Imagine going back to a place where you hadn’t been for 10 years, and almost everything was just as you left it. I had that experience yesterday, when I returned to the place where I had worked for 22-1/2 years. Only on this day, I was not the director of volunteers of the VOICEcorps reading service, but a guest on the morning talk show called Morning Exchange. As I boarded the paratransit bus and headed to the other side of town, I felt a little bit of joy in knowing that I would only be there for a couple of hours, and then I could go back home to my good life as a retiree. I was going there to be interviewed about the book I just published, The Bumpy road to Assisted Living a Daughter’s Memoir. As I stepped off the bus and gave Dora the “inside” command, she seemed to know exactly where to go. As I pulled open the door, the administrative assistant, Carolyn, greeted me cheerfully and scurried around her desk to give me a hug. After stopping by the new executive director’s office to say hello and to greet my replacement, Amy, Dora and I headed back to the control room, just as I had done every morning I worked there. I pushed open the control room door as I had done thousands of times and let Dora precede me as I took the chair I had sat in with my morning cup of coffee while Chuck and I discussed the schedule for the day. Well that’s not all we talked about . We always had some gossip and news of our respective relationships, our plans for the weekend, or the shows we watched on TV the night before, typical water cooler talk. It was the same on this day. I pulled out my notes for what I wanted to cover on the show, and true to Chuck’s sense of humor, he said, “Just like old times, Mary comes in and starts telling me what to do.”
Chuck hosted the show, and for an hour, I got to talk about my book and how I came to write it. One of the current volunteers happens to be preparing to move her mother into assisted living, so she joined in the on-air-conversation and affirmed how relevant this book is to those of us in our age group who face this traumatic time. Although most of the listeners will not be able to read my book just yet, as it is only in print, but Chuck and I discussed how we will work together to make it available in recorded form for the Ohio Library for the Blind and eventually for the National Library Services for the Blind. The first step is to have it recorded for broadcast on the radio reading service, and as it happens, Cindy, the volunteer who did the show with me will be the reader for the book. I can hardly wait to hear it. I have only heard it read by the synthesized speech on my computer.
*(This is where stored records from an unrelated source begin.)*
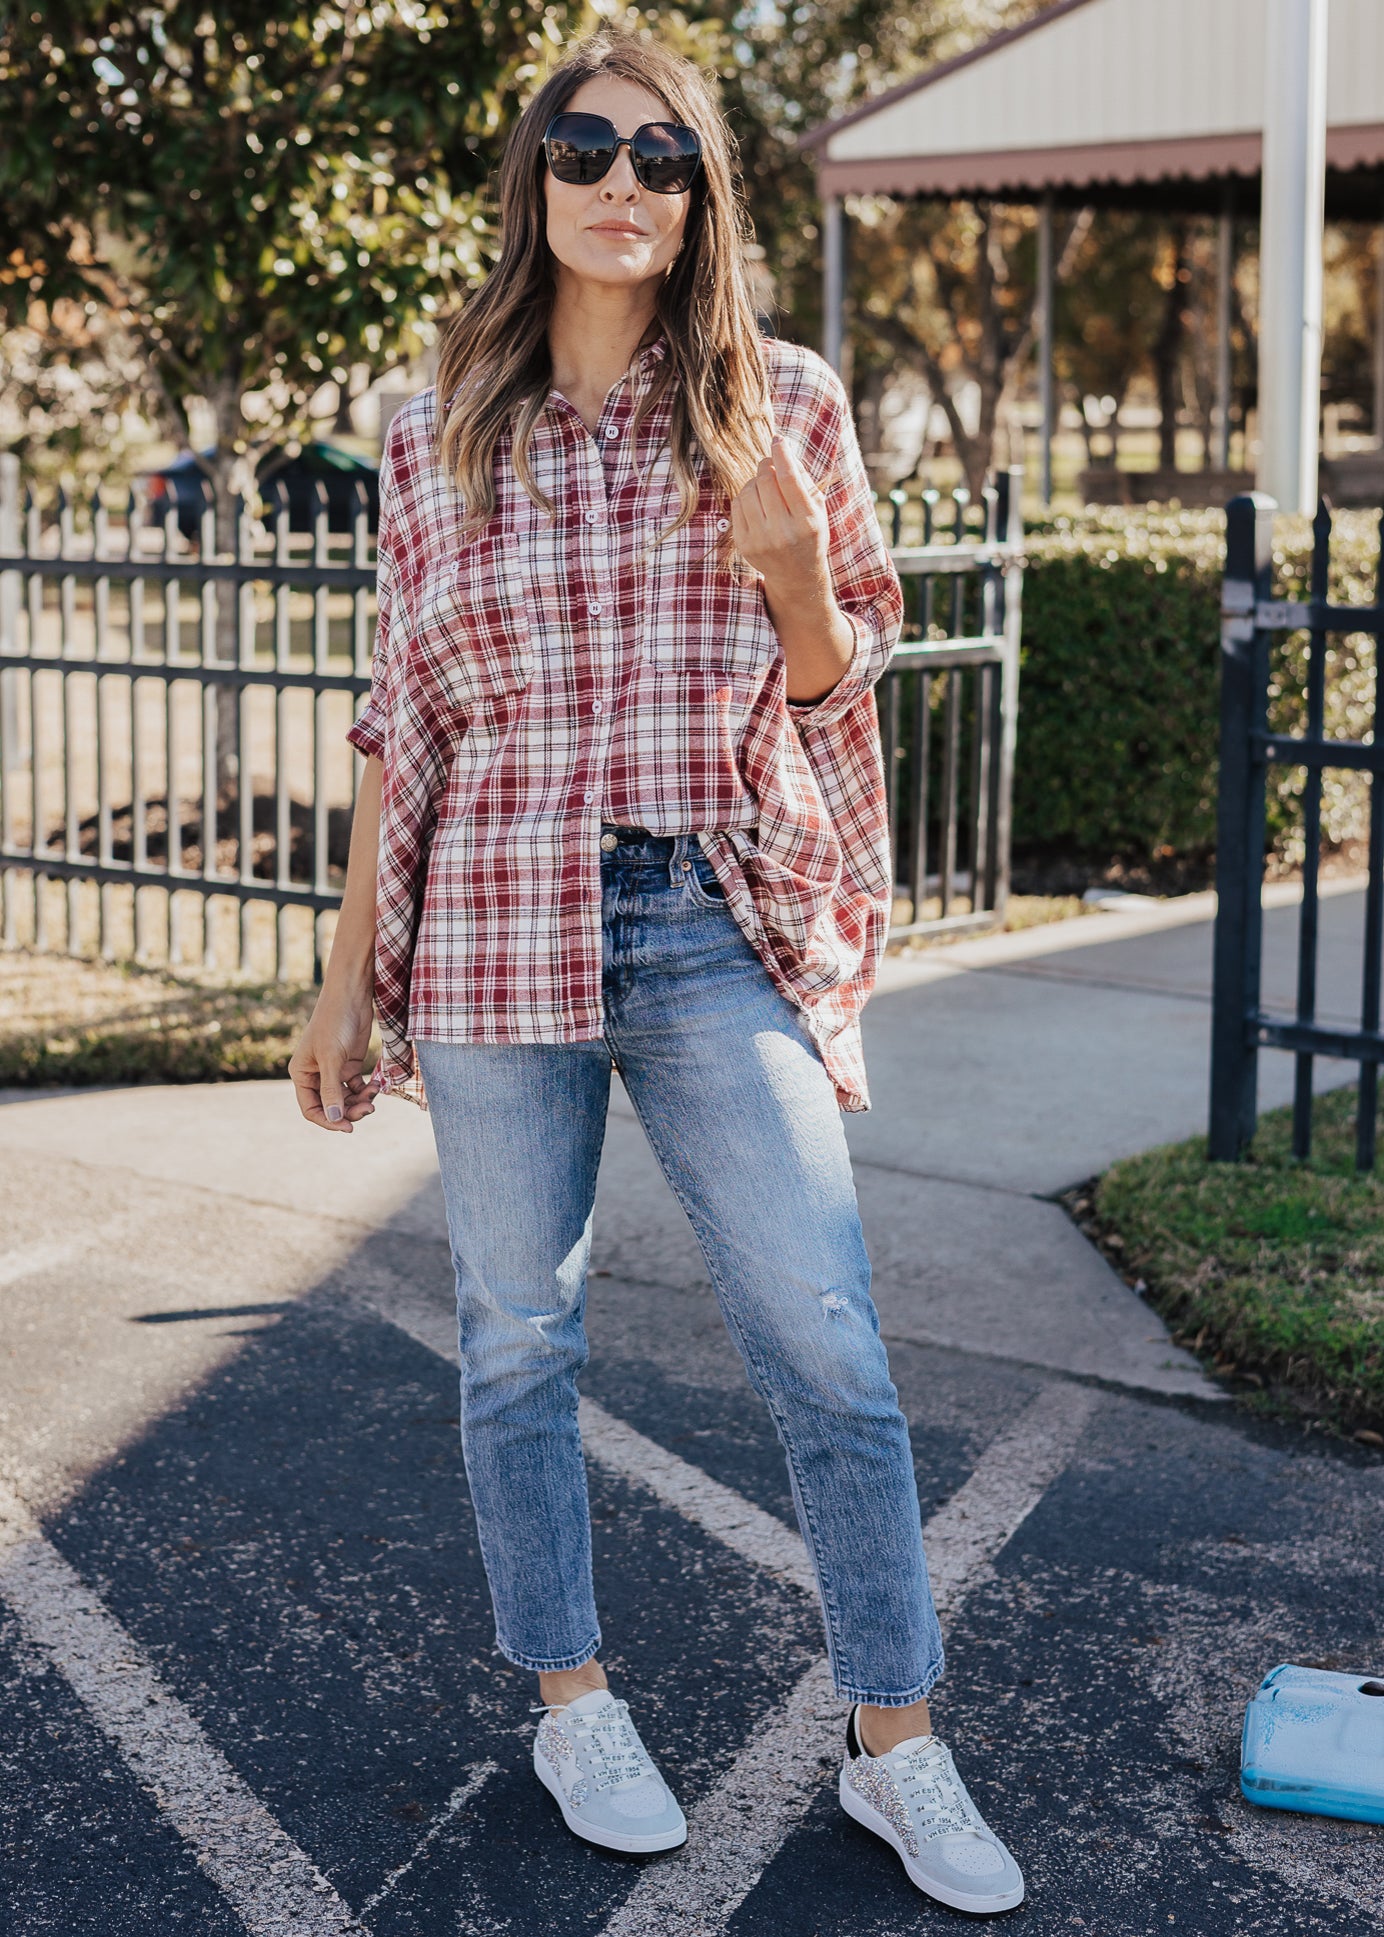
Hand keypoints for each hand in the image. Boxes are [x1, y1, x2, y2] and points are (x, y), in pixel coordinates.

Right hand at [288, 981, 378, 1132]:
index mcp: (302, 1074)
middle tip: (369, 1109)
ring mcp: (334, 1069)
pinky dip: (367, 1089)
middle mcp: (316, 1074)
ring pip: (347, 1098)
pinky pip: (358, 1086)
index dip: (328, 1121)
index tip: (348, 1127)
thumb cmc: (335, 1023)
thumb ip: (332, 1090)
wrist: (352, 995)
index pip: (311, 1108)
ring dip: (361, 1100)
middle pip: (332, 1105)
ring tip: (374, 1095)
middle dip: (349, 1110)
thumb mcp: (332, 1058)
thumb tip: (334, 1119)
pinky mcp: (350, 1063)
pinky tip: (378, 1085)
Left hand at [730, 435, 828, 592]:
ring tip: (765, 488)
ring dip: (755, 481)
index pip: (789, 479)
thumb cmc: (809, 534)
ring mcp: (760, 541)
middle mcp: (783, 533)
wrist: (797, 576)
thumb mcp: (817, 509)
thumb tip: (781, 449)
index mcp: (807, 522)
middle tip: (770, 465)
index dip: (782, 455)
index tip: (778, 440)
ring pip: (748, 490)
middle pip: (765, 481)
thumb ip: (803, 479)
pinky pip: (737, 505)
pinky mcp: (744, 545)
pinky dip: (745, 497)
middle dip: (766, 466)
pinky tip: (756, 503)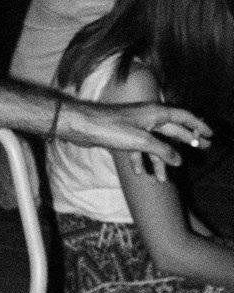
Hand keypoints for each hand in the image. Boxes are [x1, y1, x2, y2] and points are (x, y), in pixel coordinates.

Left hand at [61, 99, 211, 182]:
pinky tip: (140, 173)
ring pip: (155, 144)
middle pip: (172, 130)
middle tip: (202, 149)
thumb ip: (162, 150)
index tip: (209, 134)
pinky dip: (141, 159)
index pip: (184, 116)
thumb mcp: (142, 141)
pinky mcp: (124, 134)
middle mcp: (148, 116)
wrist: (83, 126)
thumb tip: (177, 159)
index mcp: (155, 112)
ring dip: (159, 161)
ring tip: (164, 180)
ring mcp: (136, 125)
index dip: (198, 125)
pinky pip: (139, 148)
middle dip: (186, 142)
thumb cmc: (111, 128)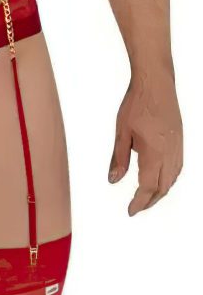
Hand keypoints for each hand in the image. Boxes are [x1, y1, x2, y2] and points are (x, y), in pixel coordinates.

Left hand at [108, 68, 182, 214]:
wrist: (156, 83)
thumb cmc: (137, 104)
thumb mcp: (121, 133)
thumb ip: (119, 159)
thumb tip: (113, 181)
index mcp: (154, 153)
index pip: (148, 187)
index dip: (139, 202)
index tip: (130, 211)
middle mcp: (170, 153)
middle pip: (163, 187)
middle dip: (150, 201)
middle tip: (136, 207)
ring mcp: (178, 147)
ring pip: (173, 179)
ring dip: (161, 191)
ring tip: (147, 197)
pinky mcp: (180, 140)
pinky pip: (178, 167)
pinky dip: (169, 179)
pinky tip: (161, 179)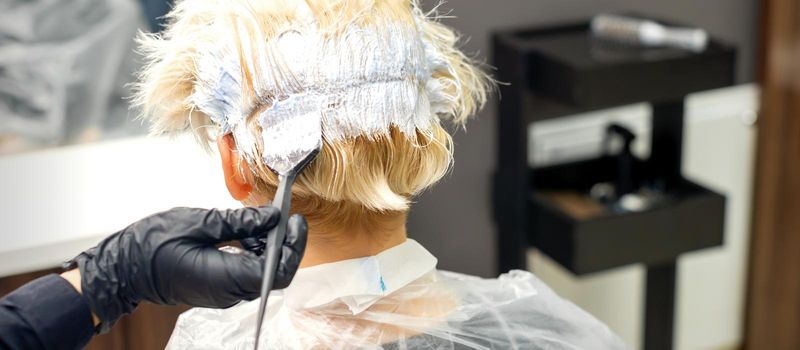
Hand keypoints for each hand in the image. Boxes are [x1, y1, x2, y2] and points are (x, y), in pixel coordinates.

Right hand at [64, 206, 306, 332]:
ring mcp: (224, 293)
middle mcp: (229, 293)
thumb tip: (270, 216)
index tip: (296, 220)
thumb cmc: (152, 245)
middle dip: (283, 242)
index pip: (278, 272)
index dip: (294, 247)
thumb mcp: (199, 223)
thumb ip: (239, 222)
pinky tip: (241, 231)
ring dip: (266, 244)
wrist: (122, 268)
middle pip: (274, 272)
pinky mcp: (219, 287)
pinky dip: (252, 250)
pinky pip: (247, 271)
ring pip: (262, 271)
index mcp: (226, 279)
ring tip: (253, 220)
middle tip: (280, 214)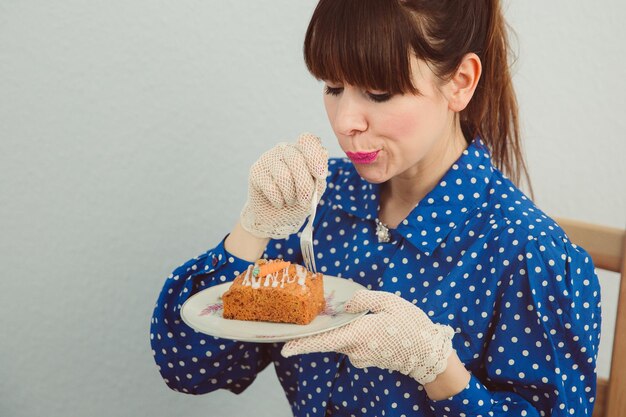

After the show, Carolyn and Chuck and I had lunch together in the break room as we had done thousands of times. As if choreographed, I took my seat across from Chuck, and it was as if ten years of our lives had been lifted out, and then the past and present shoved together, and it was just like yesterday that we took our places in those chairs, unwrapped our lunches, and continued our conversation. We all look older, and we certainly have 10 years more of maturity and life experience, but for a couple of hours, those 10 years just simply disappeared.